The approval process for the loans is multifaceted. Through this process, the bank tries to check the creditworthiness of the applicant on the basis of a manual study of various aspects of the application. The entire process is not only effort-intensive but also prone to wrong judgment/approval owing to human error and biases.
There have been attempts by many banks to automate this process by using heuristics. But with the advent of data science and machine learning, the focus has shifted to building machines that can learn this approval process and make it free of biases and more efficient. At the same time, one important thing to keep in mind is to make sure that the machine does not learn the biases that previously crept in because of the human approval process.
A bank's consumer credit department aims to simplify the decision-making process for home equity lines of credit to be accepted. To do this, they will adopt the Equal Credit Opportunity Act's guidelines to establish an empirically derived and statistically sound model for credit scoring. The model will be based on the data obtained via the existing loan underwriting process from recent applicants who have been given credit. The model will be built from predictive modeling techniques, but the model created must be interpretable enough to provide a justification for any adverse behavior (rejections).
Build a classification model to predict clients who are likely to default on their loan and give recommendations to the bank on the important features to consider while approving a loan.
The Home Equity dataset (HMEQ, source: Kaggle.com) contains baseline and loan performance information for recent home equity loans. The target (BAD) is a binary variable that indicates whether an applicant has ultimately defaulted or has been severely delinquent.

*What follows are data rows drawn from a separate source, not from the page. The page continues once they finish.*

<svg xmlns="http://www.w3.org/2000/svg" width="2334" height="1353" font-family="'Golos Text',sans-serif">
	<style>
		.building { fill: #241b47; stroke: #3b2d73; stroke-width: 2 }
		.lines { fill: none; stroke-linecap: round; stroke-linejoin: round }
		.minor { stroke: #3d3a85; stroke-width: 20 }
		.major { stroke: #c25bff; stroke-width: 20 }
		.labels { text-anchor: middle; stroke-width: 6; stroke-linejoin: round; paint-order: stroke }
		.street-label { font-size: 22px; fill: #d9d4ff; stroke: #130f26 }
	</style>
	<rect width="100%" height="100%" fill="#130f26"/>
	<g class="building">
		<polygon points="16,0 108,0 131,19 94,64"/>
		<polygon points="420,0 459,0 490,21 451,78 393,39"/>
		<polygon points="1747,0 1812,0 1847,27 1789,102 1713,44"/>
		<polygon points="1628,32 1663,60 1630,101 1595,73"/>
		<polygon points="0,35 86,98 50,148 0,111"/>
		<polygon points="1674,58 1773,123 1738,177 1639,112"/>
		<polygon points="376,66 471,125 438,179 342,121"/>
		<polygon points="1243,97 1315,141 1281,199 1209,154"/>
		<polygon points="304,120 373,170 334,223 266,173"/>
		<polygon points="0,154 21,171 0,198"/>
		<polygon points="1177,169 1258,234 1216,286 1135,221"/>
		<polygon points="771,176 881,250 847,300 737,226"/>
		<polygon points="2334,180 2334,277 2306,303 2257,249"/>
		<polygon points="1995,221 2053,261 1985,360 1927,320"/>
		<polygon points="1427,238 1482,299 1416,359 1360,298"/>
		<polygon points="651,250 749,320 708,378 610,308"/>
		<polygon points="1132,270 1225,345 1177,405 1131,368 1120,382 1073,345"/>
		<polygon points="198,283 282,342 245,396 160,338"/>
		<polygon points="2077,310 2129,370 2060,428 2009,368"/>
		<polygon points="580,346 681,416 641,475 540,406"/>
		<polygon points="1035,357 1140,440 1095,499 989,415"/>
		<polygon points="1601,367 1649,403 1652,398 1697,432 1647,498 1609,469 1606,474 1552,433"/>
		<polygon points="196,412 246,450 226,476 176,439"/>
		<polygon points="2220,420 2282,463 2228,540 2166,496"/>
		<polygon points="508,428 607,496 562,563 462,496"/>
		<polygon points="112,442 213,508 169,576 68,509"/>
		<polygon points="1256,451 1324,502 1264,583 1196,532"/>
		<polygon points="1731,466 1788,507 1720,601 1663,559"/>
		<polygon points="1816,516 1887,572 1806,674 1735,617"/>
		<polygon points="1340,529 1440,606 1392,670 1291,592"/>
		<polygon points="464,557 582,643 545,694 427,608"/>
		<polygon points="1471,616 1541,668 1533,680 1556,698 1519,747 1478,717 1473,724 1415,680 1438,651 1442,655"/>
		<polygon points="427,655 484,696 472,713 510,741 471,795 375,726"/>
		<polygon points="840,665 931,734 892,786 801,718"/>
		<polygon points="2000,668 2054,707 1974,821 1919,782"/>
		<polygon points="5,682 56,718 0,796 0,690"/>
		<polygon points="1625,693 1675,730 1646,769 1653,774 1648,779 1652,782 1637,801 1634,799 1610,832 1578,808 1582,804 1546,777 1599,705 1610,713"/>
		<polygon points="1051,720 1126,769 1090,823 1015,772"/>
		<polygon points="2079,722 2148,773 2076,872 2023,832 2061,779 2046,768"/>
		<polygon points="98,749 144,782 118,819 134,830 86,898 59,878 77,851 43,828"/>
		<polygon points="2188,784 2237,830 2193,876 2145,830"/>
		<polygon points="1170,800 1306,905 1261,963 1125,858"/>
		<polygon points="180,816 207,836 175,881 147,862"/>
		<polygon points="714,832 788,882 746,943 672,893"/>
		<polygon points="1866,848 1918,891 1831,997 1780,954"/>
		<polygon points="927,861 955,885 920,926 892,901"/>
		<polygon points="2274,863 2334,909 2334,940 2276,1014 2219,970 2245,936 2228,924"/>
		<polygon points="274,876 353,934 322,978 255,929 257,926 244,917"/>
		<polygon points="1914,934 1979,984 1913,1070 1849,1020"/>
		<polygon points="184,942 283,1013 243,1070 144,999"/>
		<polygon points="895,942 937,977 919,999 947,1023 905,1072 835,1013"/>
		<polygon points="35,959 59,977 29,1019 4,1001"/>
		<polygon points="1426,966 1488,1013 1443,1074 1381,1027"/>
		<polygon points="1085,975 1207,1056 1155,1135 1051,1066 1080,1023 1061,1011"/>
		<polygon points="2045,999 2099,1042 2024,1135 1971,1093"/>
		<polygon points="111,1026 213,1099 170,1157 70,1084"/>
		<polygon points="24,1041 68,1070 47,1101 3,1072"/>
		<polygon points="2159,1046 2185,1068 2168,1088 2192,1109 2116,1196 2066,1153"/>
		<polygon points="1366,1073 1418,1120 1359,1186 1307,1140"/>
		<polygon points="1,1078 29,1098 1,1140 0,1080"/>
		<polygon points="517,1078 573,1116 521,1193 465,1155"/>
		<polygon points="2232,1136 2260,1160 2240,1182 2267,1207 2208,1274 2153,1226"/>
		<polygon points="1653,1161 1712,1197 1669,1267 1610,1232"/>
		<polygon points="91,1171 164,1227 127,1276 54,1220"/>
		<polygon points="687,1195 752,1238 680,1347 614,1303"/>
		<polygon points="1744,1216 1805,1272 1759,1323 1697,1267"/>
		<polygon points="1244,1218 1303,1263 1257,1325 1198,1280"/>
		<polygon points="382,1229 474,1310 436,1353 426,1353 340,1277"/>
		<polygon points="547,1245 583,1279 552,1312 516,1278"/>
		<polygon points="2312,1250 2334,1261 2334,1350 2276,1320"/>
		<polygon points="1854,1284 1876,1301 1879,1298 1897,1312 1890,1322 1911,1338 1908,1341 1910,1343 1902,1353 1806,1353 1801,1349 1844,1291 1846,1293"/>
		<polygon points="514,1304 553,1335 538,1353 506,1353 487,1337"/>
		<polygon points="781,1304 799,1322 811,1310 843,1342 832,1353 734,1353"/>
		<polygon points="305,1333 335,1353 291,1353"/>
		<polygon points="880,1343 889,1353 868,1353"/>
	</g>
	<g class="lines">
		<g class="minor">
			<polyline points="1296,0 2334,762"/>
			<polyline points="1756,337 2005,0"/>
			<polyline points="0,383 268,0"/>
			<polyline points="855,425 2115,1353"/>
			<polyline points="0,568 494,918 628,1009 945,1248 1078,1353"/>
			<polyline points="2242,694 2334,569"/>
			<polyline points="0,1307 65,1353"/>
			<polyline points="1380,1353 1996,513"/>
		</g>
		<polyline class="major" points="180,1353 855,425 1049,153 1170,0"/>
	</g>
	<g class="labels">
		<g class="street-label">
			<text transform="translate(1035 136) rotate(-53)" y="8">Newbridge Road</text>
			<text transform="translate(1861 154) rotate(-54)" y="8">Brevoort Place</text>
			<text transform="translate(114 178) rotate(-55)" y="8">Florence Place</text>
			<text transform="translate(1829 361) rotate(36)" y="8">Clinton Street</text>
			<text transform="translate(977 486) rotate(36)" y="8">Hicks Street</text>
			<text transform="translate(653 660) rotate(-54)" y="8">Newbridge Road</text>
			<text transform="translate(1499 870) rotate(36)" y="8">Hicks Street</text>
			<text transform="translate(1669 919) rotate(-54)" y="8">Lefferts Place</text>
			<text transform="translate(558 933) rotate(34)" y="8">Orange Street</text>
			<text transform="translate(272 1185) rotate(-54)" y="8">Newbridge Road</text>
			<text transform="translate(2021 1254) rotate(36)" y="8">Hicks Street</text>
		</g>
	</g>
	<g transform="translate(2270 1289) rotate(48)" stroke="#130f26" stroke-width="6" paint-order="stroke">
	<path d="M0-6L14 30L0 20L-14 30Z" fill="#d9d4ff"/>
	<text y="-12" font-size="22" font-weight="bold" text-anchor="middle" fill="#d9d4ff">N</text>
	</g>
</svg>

There are 12 input variables registered for each applicant.
● BAD: 1 = Client defaulted on loan, 0 = loan repaid
● LOAN: Amount of loan approved
● MORTDUE: Amount due on the existing mortgage
● VALUE: Current value of the property
● REASON: Reason for the loan request (HomeImp = home improvement, DebtCon= debt consolidation which means taking out a new loan to pay off other liabilities and consumer debts)
● JOB: The type of job that loan applicant has such as manager, self, etc.
● YOJ: Years at present job
● DEROG: Number of major derogatory reports (which indicates serious delinquency or late payments).
● DELINQ: Number of delinquent credit lines (a line of credit becomes delinquent when a borrower does not make the minimum required payments 30 to 60 days past the day on which the payments were due)
● CLAGE: Age of the oldest credit line in months
● NINQ: Number of recent credit inquiries
● CLNO: Number of existing credit lines
● DEBTINC: Debt-to-income ratio (all monthly debt payments divided by gross monthly income. This number is one of the ways lenders measure a borrower’s ability to manage the monthly payments to repay the money they plan to borrow)
To solve this project I built 3 machine learning models: logistic regression, decision tree and random forest (baseline and tuned versions). The best performance was obtained by the tuned decision tree model: 0.86 accuracy, 0.74 recall and 0.62 precision.
I chose this model due to its high interpretability and high recall that minimizes defaulters.